Egypt’s Ministry of Civil Aviation would like to promote the use of domestic biofuel that can be used for aircraft to comply with international agreements to reduce carbon dioxide emissions. Those agreements state that the petroleum component of aircraft kerosene should be reduced by 3 to 5 percent by 2020 and replaced by biofuels. Meanwhile, the cost of air pollution to Egypt’s economy has almost doubled in nearly 25 years, going up to $17 billion a year, a sum equivalent to 3.58 percent of the country’s GDP according to a 2016 report on the cost of air pollution on the international economy issued by The World Bank and the Institute for Health Metrics and Evaluation at the University of Washington in Seattle.
The proportion of domestic air pollution in Egypt decreased by nearly 95 percent in 2013 compared to 1990. In 2013, an estimated 39,118 Egyptians died of air pollution. While that number is down from earlier years, the amount of air pollution was still three-and-a-half times higher than World Health Organization standards. Air pollution is ranked fourth among the world’s leading causes of death after hypertension, smoking, and food quality hazards, with the aviation industry accounting for 12 percent of the total carbon emissions produced by transportation internationally, according to a report by the Air Transport Services Group in 2011. The proportion of pollution produced by aircraft is on the rise, as air traffic increases.
The National Research Center’s efforts are based on transforming natural oils so they have characteristics close to that of the kerosene used as fuel for airplanes in terms of combustion, viscosity, volatilization, flash point, and freezing point. The produced biofuels should resist freezing at temperatures up to minus 50 degrees Celsius (-122 Fahrenheit) to be suitable for aircraft engines. Lowering the freezing point of the natural oils is the biggest challenge the Research Center’s team managed to solve.
“The team has been able to produce biofuel that would not freeze at up to 70 degrees below zero, through a process known as ‘hydro tracking,’” said El-Diwani.
The National Research Center began its experiments to produce biofuel from the Jatropha plant as an alternative to conventional fuel a decade ago, according to Kamel El-Khatib, a researcher at the center and a team member of the project. “Egypt has succeeded in cultivating 420,000 square meters of Jatropha in Luxor province to the south of Cairo,” he said. “The seeds of this plant have been harvested, and the oil was extracted from them in different ways.” He pointed out that as much as 25 percent of this oil can be suitably converted into bio-fuel for cars through a straightforward chemical process using organic solvents such as hexane, a chemical commonly used in food production.
El-Diwani didn’t want to estimate the cost of producing the new fuel, but she stressed that it is not expensive, especially given that the Jatropha plants are irrigated with sewage water.
But Ahmed Hamza, a professor at the Faculty of Engineering’s Department of Mechanics at the University of Assiut, believes that applying the new research would be expensive. “I think it would cost more than twice the cost of fossil fuel,” he said. “Still, its results would certainly be much better for the environment.”

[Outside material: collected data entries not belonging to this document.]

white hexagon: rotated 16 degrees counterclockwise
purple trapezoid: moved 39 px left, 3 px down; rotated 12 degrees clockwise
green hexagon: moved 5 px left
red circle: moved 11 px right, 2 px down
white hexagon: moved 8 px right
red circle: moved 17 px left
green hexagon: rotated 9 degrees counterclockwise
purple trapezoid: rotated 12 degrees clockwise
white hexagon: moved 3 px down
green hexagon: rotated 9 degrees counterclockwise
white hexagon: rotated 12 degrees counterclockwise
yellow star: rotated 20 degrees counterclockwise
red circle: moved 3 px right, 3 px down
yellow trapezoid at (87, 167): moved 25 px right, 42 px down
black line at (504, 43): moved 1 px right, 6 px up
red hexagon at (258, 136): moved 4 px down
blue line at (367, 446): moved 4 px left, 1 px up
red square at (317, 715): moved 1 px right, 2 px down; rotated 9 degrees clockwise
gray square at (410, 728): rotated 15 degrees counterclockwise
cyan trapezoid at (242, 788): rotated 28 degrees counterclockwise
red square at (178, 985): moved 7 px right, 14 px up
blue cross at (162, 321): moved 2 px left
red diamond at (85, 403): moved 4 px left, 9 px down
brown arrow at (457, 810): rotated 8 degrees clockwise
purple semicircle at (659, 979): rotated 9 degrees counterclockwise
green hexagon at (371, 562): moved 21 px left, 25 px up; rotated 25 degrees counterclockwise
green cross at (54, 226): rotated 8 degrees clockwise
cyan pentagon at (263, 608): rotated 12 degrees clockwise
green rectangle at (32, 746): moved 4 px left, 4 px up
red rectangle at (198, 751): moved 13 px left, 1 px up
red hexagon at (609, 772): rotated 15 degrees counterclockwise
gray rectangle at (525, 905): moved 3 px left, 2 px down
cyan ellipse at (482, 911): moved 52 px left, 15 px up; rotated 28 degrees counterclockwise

Hamza believes that aircraft biofuel production research in Egypt faces challenges other than the cost and the freezing point. The thick, sticky nature of cooking oils is another issue: “The high viscosity of local oil sources is a major obstacle,” he said.
The National Research Center team also seeks to produce algae-derived biofuels.
“We have isolated algae from the Nile and Lake Mariout and planted it in transparent pipes using electric light,” said El-Diwani. “Then, the light was replaced by solar light with the use of carbon dioxide from the sugar and cement industries. The preliminary results of the project show that 45 percent of them can be extracted as biofuels.”
On the other hand, students from the Institute of Aviation Engineering and Technology, a private institute in Giza that is part of the ministry of higher education, conducted an experiment to operate a jet aircraft engine using biofuel extracted from castor oil. But the implementation of all these projects remains subject to the availability of funding.
“What is important now is to prove the success of these trials,” said El-Diwani. “Later, we can look for funding opportunities.”